I think that it only shows up if the post was tagged with a question, and there are some other idiosyncratic rules apparently, you can ask in Meta Discussion - JuliaLang.

Yes correct. In that sense, it kinda corresponds with the guidelines for array programming on the CPU, but for different reasons:

A rule of thumb to keep in mind is that with column-major arrays, the first index changes most rapidly.

From https://docs.julialang.org/en/latest/manual/performance-tips/#Access-arrays-in-memory-order,-along-columns-1

Also know that for simple time measurements, you can just as well use CUDAdrv.@elapsed (keeping in mind those measurements are less accurate because they include the initial compilation time, but also the overhead of calling into the CUDA API):

# slow kernel
julia> CUDAdrv.@elapsed @cuda ((1024, 1024), 1024) kernel(dx)
9.108586f0

julia> CUDAdrv.@elapsed @cuda ((1024, 1024), 1024) kernel(dx)
2.5113032f0

julia> CUDAdrv.@elapsed @cuda ((1024, 1024), 1024) kernel(dx)
2.4996145f0

# fast kernel

julia> CUDAdrv.@elapsed @cuda ((1024, 1024), 1024) kernel(dx)
0.14859039f0

julia> CUDAdrv.@elapsed @cuda ((1024, 1024), 1024) kernel(dx)
0.052447107f0

julia> CUDAdrv.@elapsed @cuda ((1024, 1024), 1024) kernel(dx)
0.0524136f0

Oh sorry I had assumed this was possible for all types of posts.

Thank you Maleadt, with your method I was able to pinpoint the bottleneck in my code.
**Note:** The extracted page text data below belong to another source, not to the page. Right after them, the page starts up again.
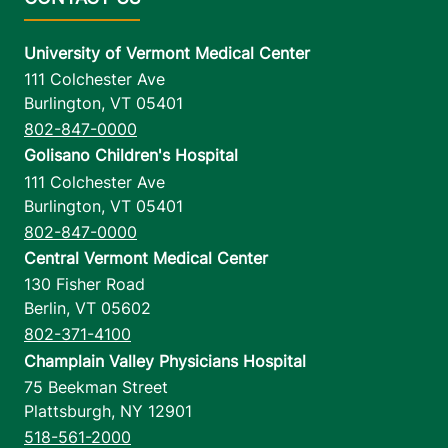
University of Vermont Medical Center
111 Colchester Ave
Burlington
,
VT
05401
802-847-0000
Golisano Children's Hospital
111 Colchester Ave
Burlington
,
VT
05401
802-847-0000
Central Vermont Medical Center
130 Fisher Road
Berlin
,
VT
05602
802-371-4100
Champlain Valley Physicians Hospital
75 Beekman Street
Plattsburgh
,
NY
12901
518-561-2000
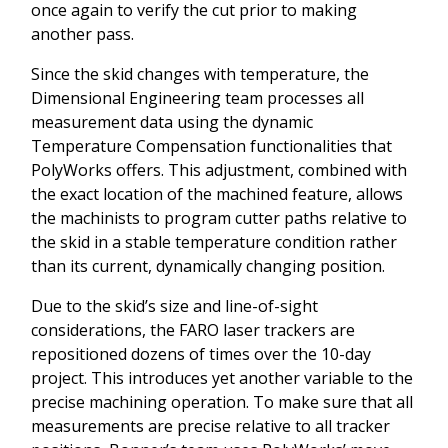
once again to verify the cut prior to making
another pass.
Since the skid changes with temperature, the
Dimensional Engineering team processes all
measurement data using the dynamic
Temperature Compensation functionalities that
PolyWorks offers. This adjustment, combined with
the exact location of the machined feature, allows
the machinists to program cutter paths relative to
the skid in a stable temperature condition rather
than its current, dynamically changing position.
Due to the skid’s size and line-of-sight
considerations, the FARO laser trackers are
repositioned dozens of times over the 10-day
project. This introduces yet another variable to the
precise machining operation. To make sure that all
measurements are precise relative to all tracker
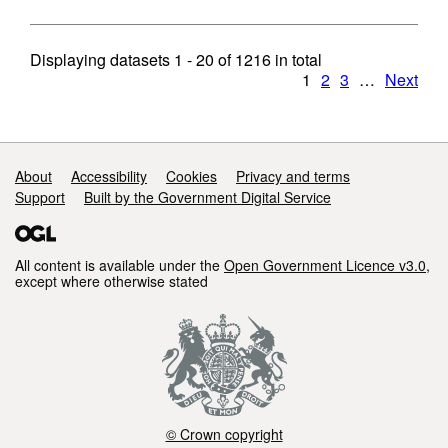
Displaying datasets
1 - 20
of
1216
in total
1
2
3
…
Next
Support links
About
Accessibility
Cookies
Privacy and terms
Support
Built by the Government Digital Service
All content is available under the
Open Government Licence v3.0
,
except where otherwise stated
© Crown copyright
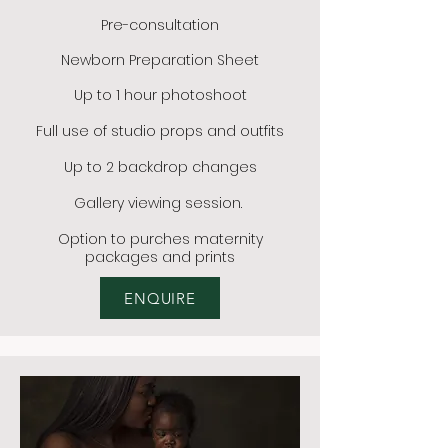
Pre-consultation
Newborn Preparation Sheet
Up to 1 hour photoshoot
Full use of studio props and outfits
Up to 2 backdrop changes
Gallery viewing session.
Option to
purches maternity
packages and prints
ENQUIRE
It turns out that my implementation of “Quicksort” is taking up the vast majority of my time. In my code, I have to run this sort about 4,000 times. So I just implemented a typical “Quicksort without recursion” onto CUDA, and run it in parallel.

I guess I will have to look for how to efficiently implement sort in CUDA.

quicksort doesn’t sound like it would be GPU friendly, did you try a parallel sorting algorithm? Some are pretty simple to implement, eg. bitonic sort.
I don’t have a Julia GPU implementation (maybe @sdanisch?), but it should be easy enough to port eg. https://github.com/maleadt/tracetransform/blob/public/cuda/src/kernels/sort.cu (written when I knew much less about GPUs so be careful :slight_smile: )

It is available now. The setting is per-category and was previously disabled.

1 Like

Sorry to necro-bump this thread but did anyone get anywhere with a GPU friendly sorting algorithm?

AFAIK there’s no Julia implementation yet. But there’s plenty of material on GPU sorting, and bitonic sort is pretty easy to implement with loads of sample code in CUDA.

Thanks, I was just reading through your code in tracetransform. My C is pretty rusty but I might have to give it a go.

Any pointers on rewriting that as a CUDAnative kernel? I’ve only been using CuArrays up until now.

Have a look at eg. the pairwise example, it should demo the features you need to implement bitonic sort (basic indexing, shmem, wrapper function that computes launch bounds and executes @cuda).

@sdanisch would probably advocate you look at the vendor-agnostic abstractions from GPUArrays.jl (that is, equivalents to CUDA kernel APIs, but supporting multiple platforms). It might be easier to debug, having a CPU back-end, but porting simple kernels from CUDA is probably easier with CUDAnative. That’s up to you.

1 Like

Its probably better for me if it runs on OpenCL as well, and I’m already using GPUArrays a lot so I’ll probably try that approach first.